To mix a bit more of O’Farrell’s backstory into the play, Shakespeare’s betrayal of Agnes (falling into the arms, though apparently not the hearts, of other women in the wake of Hamnet’s death) is reversed.  He distances himself from his own philandering by accusing her – Hamlet/Hamnet’s mother - of betraying him with the uncle.  He absolves himself of the sin, while preserving the feeling of the necessity of it. 

How can two parents who, together, created this child not be reminded of that child whenever they are intimately in contact with each other?  Must they not distance themselves from each other in order to manage the intensity of the feeling of loss?  But doesn’t this seem like a further betrayal?  An additional loss heaped on top of an already unbearable loss?
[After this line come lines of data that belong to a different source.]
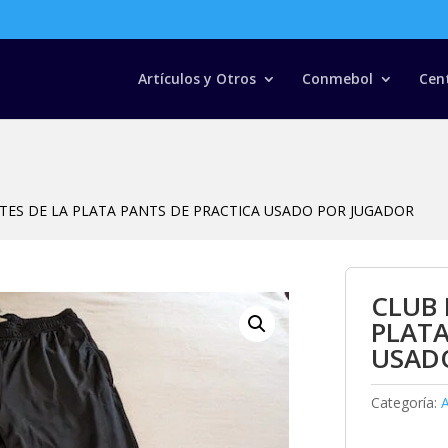
Búsqueda
de
productos
Artículos y Otros
Conmebol
Cen
TES DE LA PLATA PANTS DE PRACTICA USADO POR JUGADOR
CLUB 
PLATA
USAD
Categoría:
A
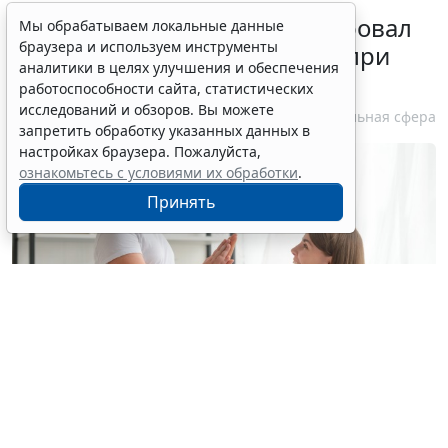
Минздрав России актуализировал
Мы обрабатываем локальные данные
браузера и используем инструменты
стандарт медпомощи детям при
аналитики в целях улучшения и обеспечения
болезни Гоше
работоспособности сайта, статистических
исследований и обзоров. Вы можете
7 августа 2026 15:34
Социальная сфера
запретить обработку указанных данных в
настройках браузера. Пожалуйста,
ознакомьтесь с условиями их обработки
.
Принять
© yuragolub / Фотобанк 123RF.com
С 10 августа применяется новый стандарт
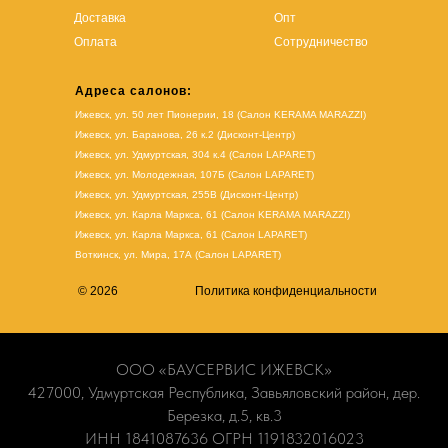
Доставка
Опт
Оплата
Сотрудничество
Адреса салонов:
Ижевск, ул. 50 лет Пионерии, 18 (Салон KERAMA MARAZZI)
Ижевск, ул. Баранова, 26 к.2 (Дисконт-Центр)
Ижевск, ул. Удмуртская, 304 к.4 (Салон LAPARET)
Ижевск, ул. Молодежная, 107Б (Салон LAPARET)
Ижевск, ул. Удмуртская, 255В (Дисконт-Центр)
Ижевск, ул. Карла Маркса, 61
(Салон KERAMA MARAZZI)
Ижевск, ул. Карла Маркса, 61
(
Салон LAPARET
)
Воткинск, ул. Мира, 17А (Салон LAPARET)
© 2026
Политика конфиденциальности
ООО «БАУСЕРВИС ИЖЕВСК»
427000, Удмуртская Республика, Завьяловский район, дер.
Березка, д.5, кв.3
ИНН 1841087636 ОГРН 1191832016023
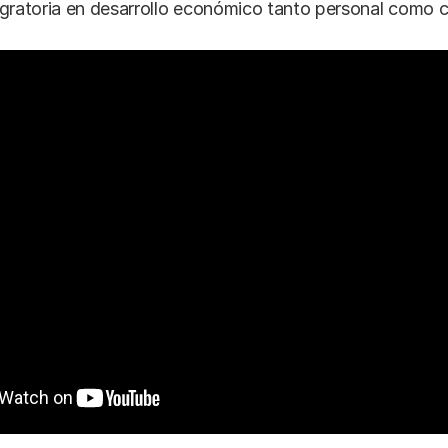
gratoria en desarrollo económico tanto personal como c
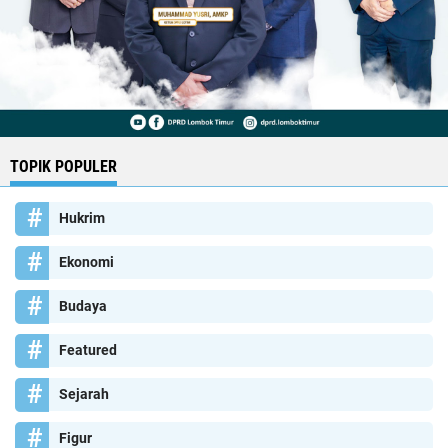
TOPIK POPULER
Hukrim
Ekonomi
Budaya
Featured
Sejarah
Figur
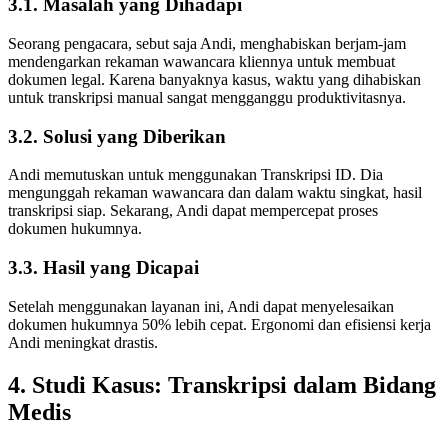
3.1. Masalah yang Dihadapi
Seorang pengacara, sebut saja Andi, menghabiskan berjam-jam
mendengarkan rekaman wawancara kliennya untuk membuat
dokumen legal. Karena banyaknya kasus, waktu yang dihabiskan
untuk transkripsi manual sangat mengganggu produktivitasnya.
3.2. Solusi yang Diberikan
Andi memutuskan untuk menggunakan Transkripsi ID. Dia
mengunggah rekaman wawancara dan dalam waktu singkat, hasil
transkripsi siap. Sekarang, Andi dapat mempercepat proses
dokumen hukumnya.
3.3. Hasil yang Dicapai
Setelah menggunakan layanan ini, Andi dapat menyelesaikan
dokumen hukumnya 50% lebih cepat. Ergonomi dan efisiensi kerja
Andi meningkat drastis.
4. Studi Kasus: Transkripsi dalam Bidang
Medis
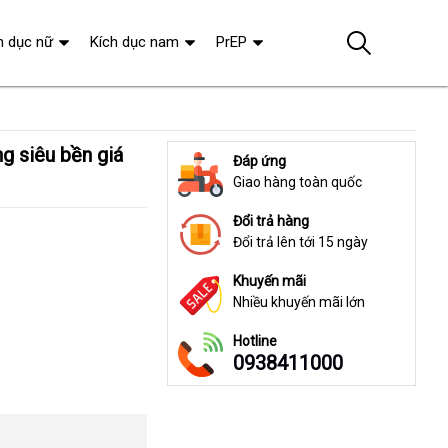
h dục nữ
Kích dục nam
PrEP
Đáp ứng
Giao hàng toàn quốc
Đổi trả hàng
Đổi trả lên tới 15 ngày
Khuyến mãi
Nhiều khuyến mãi lớn
Hotline
0938411000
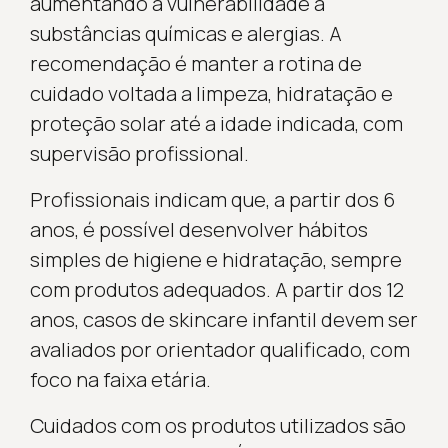
aumentando a vulnerabilidade a
substâncias químicas e alergias. A
recomendação é manter a rotina de
cuidado voltada a limpeza, hidratação e
proteção solar até a idade indicada, com
supervisão profissional.
Profissionais indicam que, a partir dos 6
anos, é possível desenvolver hábitos
simples de higiene e hidratação, sempre
com produtos adequados. A partir dos 12
anos, casos de skincare infantil devem ser
avaliados por orientador qualificado, com
foco na faixa etária.
Cuidados com os produtos utilizados são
Is Shakespeare also imagining himself into the role of Polonius, the foolish father of Ophelia and Laertes, who, despite his foolishness offers some of the sagest advice ever, including “To thine own self be true” and “Never a borrower nor a lender be”?  Might this be the longed-for advice that Shakespeare would have liked to have given Hamnet? 

Is Shakespeare mocking himself when he characterizes Polonius as someone who cares only about appearances (Polonius states, “Clothes make the man”), as O’Farrell imagines Shakespeare is mocked by Agnes for putting on the airs of the city and is Shakespeare mourning having run off to London when Polonius pines for his earlier life ("Old friends are the best friends")?  And as Shakespeare, the writer, is finally able, after a period of intense but distant mourning, to re-inhabit the mind of his son, does he experience himself as spying on him the way that Polonius spies on Laertes and, ultimately fatally, on Hamlet himself?

I offer these O’Farrell inspired musings not to substantiate her particular take on Shakespeare (and Agnes), but to acknowledge that they fit into a tapestry of mystery that surrounds the transition that Shakespeare marked, the transition that the Renaissance promoted in the arts more broadly of taking the individual as an article of study – to know more about what it means, in its particulars, to be an individual human; and to value that perspective. 

I remain an Oxfordian, but I am appreciative of the ways in which O’Farrell clarifies that Shakespeare’s voice can be better understood by wrestling with the ways that it is influenced by his feminine identity – the self that I am viewing O’Farrell as having embodied and split off from him in the person of Agnes. 

O’Farrell portrays the young Shakespeare as ignorant, even stupid about plants.  Who taught him?  Did a woman?  A witch?  Is his appreciation for the subtleties of the human condition informed by the desires of women, not just of men?  Was he, as a passive observer of the human condition, twinning with a woman?  With his own feminine perspective?  Isn’t the world of hearth and home, the world of deeply felt connection, the world of women?  How did women shape the mind of the man who allowed humans to think so differently about themselves?  This book offers interesting and arresting ideas about this while telling a poignant and evocative tale that would stand well on its own.